R2. LoRA: Low-rank adaptation of large language models. ICLR 2022.
R3. All in One Bad Weather Removal using Architectural Search. CVPR 2020.
R4. Pre-Trained Image Processing Transformer. CVPR 2021.
Minor:
L076: 'draining' --> 'deraining'
L099: 'mim' --> 'min'
L238: 'aspects' --> 'aspects.'
问题
'for mixed degradations, a larger K value is required to handle the more complex situtation' (L264).
Can additional results be provided for alternative hyperparameter settings (eg.

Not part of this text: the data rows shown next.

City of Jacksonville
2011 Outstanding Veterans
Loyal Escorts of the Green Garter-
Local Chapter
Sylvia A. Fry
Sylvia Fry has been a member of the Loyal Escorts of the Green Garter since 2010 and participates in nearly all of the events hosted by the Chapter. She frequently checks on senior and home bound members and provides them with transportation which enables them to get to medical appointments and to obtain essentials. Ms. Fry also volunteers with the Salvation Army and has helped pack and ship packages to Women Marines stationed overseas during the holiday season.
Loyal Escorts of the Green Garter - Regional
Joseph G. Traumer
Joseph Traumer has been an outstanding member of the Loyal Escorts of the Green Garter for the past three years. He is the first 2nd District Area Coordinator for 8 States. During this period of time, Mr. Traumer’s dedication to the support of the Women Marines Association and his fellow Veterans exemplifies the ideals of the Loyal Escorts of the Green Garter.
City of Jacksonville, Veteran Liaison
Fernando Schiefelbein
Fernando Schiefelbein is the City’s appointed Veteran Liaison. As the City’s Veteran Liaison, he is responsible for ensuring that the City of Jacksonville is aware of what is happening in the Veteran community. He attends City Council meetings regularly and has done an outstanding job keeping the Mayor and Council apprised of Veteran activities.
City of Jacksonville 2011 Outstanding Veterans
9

K=1 and K=10) in Tab.2, towards evidencing this claim?
局限性
Half of one sentence (L293) is apportioned to discussing method limitations. See above for suggestions on components that might make for valid additions here.
Thanks for your thorough review and valuable feedback.
- Core technical contributions: The core idea of our method is to introduce the paradigm of multi-domain transfer learning into multi-task image restoration, which aims to address the issues of task conflict and feature sharing in multi-task image restoration. This paradigm has not yet been applied in the field of image restoration. Along this line, we focused more on the overall framework rather than technical differences because we believe that the multi-domain transfer learning perspective presented in this paper can inspire more multi-task image restoration methods in the future.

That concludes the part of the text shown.